Samer Fouad is currently living in the prepostness of his new body of work. During this fellowship, he hopes to collaborate with other design-based artists who work with their hands as much as their keyboards. He wants to create something that will outlast him. He wants an exquisite corpse of objectivity, an artifact that allow form to follow function and upholds 1+1=3.

WWW.SAMERFOUAD.COM.

Andy Campbell and Jessica Brier are using their fellowship to work on a prospective book project entitled Displaying Design: Life Imagined in Objects, Graphics, and Fashion from 1851 to Today, a sourcebook offering a selected history of design exhibitions. They think such a text is long overdue. While compendiums of historical exhibitions already exist for art and architecture (wherein sometimes design is a bit player), there is not yet a book that takes a broad overview of key exhibitions that have featured objects and practices of graphic, industrial, and fashion design. They want this book to showcase design’s ability to produce and question the time in which it is made, and because exhibitions are temporary, spatially constructed narratives, they are a perfect aperture to engage with a broader history of design.

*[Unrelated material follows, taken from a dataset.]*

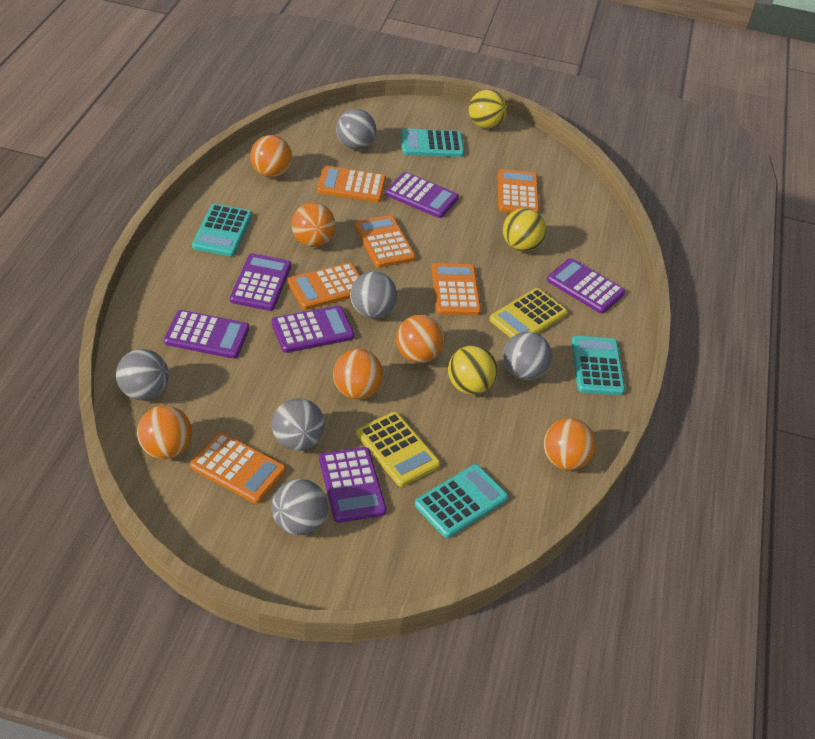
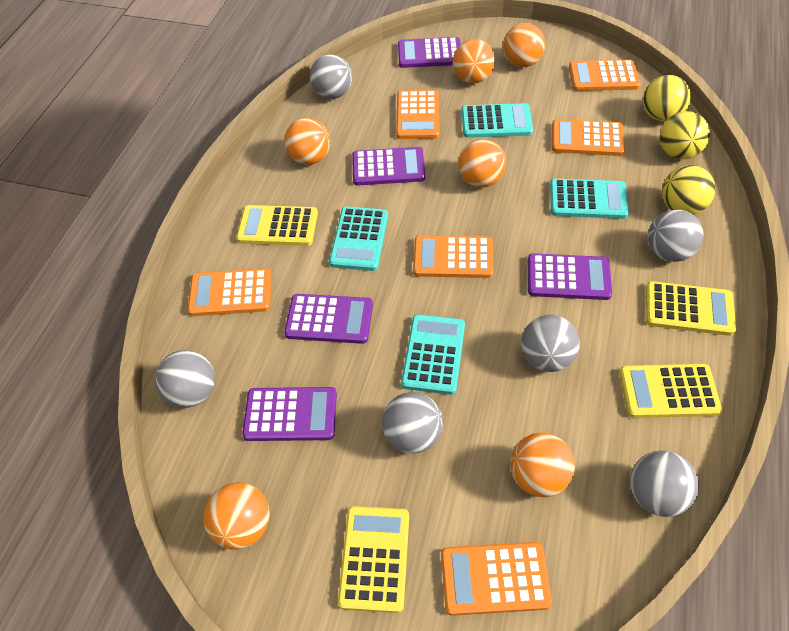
purple calculator: 6 -> 5
yellow calculator: 2 -> 4

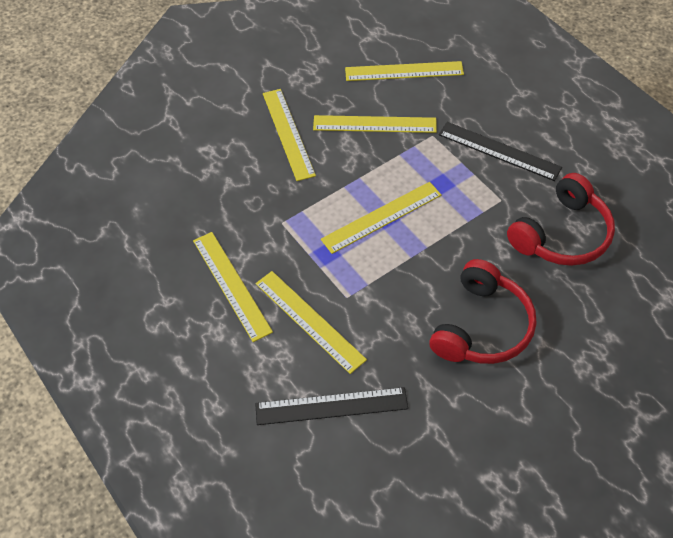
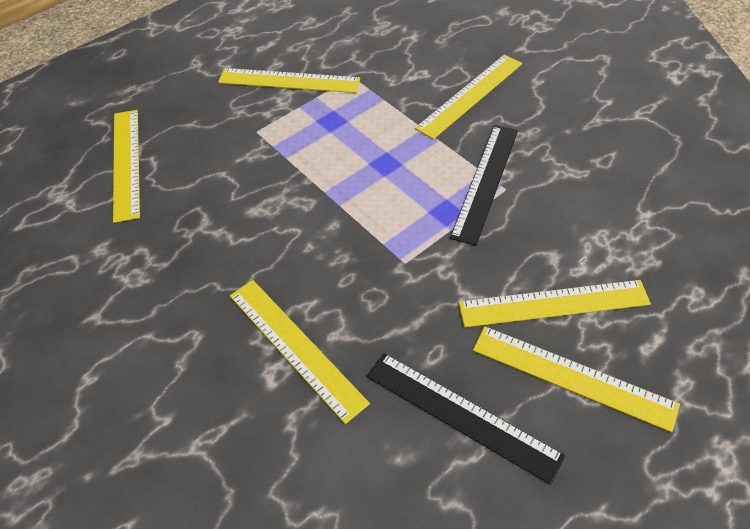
red headphones: 2 -> 0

Andy Campbell is a historian and critic of art and design who foregrounds LGBTQ communities and archives as wellsprings for alternative histories. He is the author of two books—Queer X Design: 50 Years of Signs, Symbols, Banners, Logos, and Graphic Art of LGBTQ (Black Dog & Leventhal, 2019) and Bound Together: Leather, Sex, Archives, and Contemporary Art (Manchester University Press, 2020)—and, along with Amelia Jones, co-edited the catalog Queer Communion: Ron Athey (Intellect, 2020), which was named one of the “Best Art Books of 2020” by The New York Times. His criticism and academic writing can be found in Artforum, The Invisible Archive, GLQ, Aperture, and Dress, amongst other venues. He holds a doctorate in art history from the University of Texas at Austin and a BA from Oberlin College. He currently works in Los Angeles, California as an Associate Professor of Critical Studies at USC’s Roski School of Art + Design, and he lives in Long Beach.

WWW.ANDYCAMPY.COM.

Jessica Brier is a curator and historian of art and design specializing in the intermediality of photography, printmaking, graphic design, and the built environment. She currently serves as Deknatel Curatorial Fellow in Photography at the Loeb Art Center at Vassar College in Poughkeepsie, New York. Formerly, she was a curatorial assistant in photography at the San Francisco Museum of Modern Art (SFMOMA), where she worked on exhibitions including Public Intimacy: Art and Other Ordinary Acts in South Africa (2014), South Africa in Apartheid and After: David Goldblatt, Ernest Cole, Billy Monk (2012-2013), and Francesca Woodman (2011-2012). Her writing has appeared in Suzanne Lacy: We Are Here (DelMonico Books, 2019) and in art on paper, Curating Now, and on SFMOMA’s blog, Open Space. She holds a doctorate in art history from the University of Southern California, an MA in Curatorial Practice from the California College of the Arts, and a BA from New York University.